I understand, more than most, the realities of publishing. (Stats indicate that something like 95% of published books sell fewer than 1000 copies.) I understand that Nav did not know how to sell your book; that your publisher underwent a huge personnel shift at the exact wrong time; that for whatever reason, your book is a "hybrid" that is outside the box in the best and worst of ways.

Yet I share your pain, Tom, most acutely because as much as you believed in your vision, I did too. As much as you felt you were following God's leading by writing this book and seeking publication, I felt the same. In addition to all that, I have the guilt... if perhaps I'd stayed at Nav, could I have done something to improve this state of affairs? (But that is giving too much power and importance to myself, I realize.)

"It is hard, though--putting yourself so out there in a way and to be so thoroughly ignored." Oh yes, this struck me powerfully. We want to be loved, accepted, we want to be okay in the eyes of others. When we reveal the deepest parts of ourselves, is there anything more painful than to feel as if that revelation has been rejected?

(I am not qualified to mine the Jesus metaphor in that previous sentence--I'll leave that to you.)

Everyone else has already spoken all the important words of comfort, reminded you of the bigger picture, reiterated that your worth is not dependent on the sales of your book. I can only say, Tom, that I'm sorry for the heartbreak; that I relate to the pain and the downright frustration of it, of putting everything you have into something and finally wondering--for what? I am confident that God does indeed have further work to do as regards the writing & publishing aspect of yourself, but I am not arrogant enough to think I know what that work will entail. I suspect it may have something to do with the eventual ability to look back on this time and remember the pain but no longer feel the pain; and instead have an even bigger view of God and all the ways he grows us and shapes us and loves us.

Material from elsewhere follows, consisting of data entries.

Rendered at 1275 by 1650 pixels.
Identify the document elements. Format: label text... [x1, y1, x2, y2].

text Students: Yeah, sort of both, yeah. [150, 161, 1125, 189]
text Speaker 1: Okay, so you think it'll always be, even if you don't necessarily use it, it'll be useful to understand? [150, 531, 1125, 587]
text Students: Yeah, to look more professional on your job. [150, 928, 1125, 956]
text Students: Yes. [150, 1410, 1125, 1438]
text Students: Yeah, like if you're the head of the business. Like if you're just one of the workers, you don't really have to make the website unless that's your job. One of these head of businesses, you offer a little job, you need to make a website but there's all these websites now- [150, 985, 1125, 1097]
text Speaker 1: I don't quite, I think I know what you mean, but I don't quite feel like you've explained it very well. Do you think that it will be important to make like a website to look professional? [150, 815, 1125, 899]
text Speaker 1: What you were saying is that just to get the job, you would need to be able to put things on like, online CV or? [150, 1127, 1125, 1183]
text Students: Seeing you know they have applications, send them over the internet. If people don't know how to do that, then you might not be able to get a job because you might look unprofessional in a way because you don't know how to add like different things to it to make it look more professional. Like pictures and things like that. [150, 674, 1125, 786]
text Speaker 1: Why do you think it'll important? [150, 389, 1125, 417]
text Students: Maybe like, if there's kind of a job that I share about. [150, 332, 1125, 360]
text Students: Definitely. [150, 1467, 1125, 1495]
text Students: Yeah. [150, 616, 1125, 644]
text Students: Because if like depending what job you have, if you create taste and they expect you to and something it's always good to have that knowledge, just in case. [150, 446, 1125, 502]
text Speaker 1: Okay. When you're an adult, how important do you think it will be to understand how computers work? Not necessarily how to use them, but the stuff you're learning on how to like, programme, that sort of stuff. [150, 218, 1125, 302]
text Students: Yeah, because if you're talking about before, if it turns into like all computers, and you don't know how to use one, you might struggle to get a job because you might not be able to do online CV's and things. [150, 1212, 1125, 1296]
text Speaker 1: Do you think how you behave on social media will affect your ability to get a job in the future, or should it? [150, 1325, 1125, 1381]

In any case, Tom, I thank God for you. And while it may be small comfort, the fact remains that you and your book have changed my life for the better and you continue to be a source of inspiration (as well as edification) for me. In the scheme of things, it's not much; but in my little life, it's huge.

So thank you, Tom, for stepping out and risking yourself to write that book. Thank you for bribing me with a cup of coffee so that I could sit down and read your words and be changed. Thank you for continuing to write about this journey. Thank you for your friendship. And thank God for His incredible grace and love that is above all of this!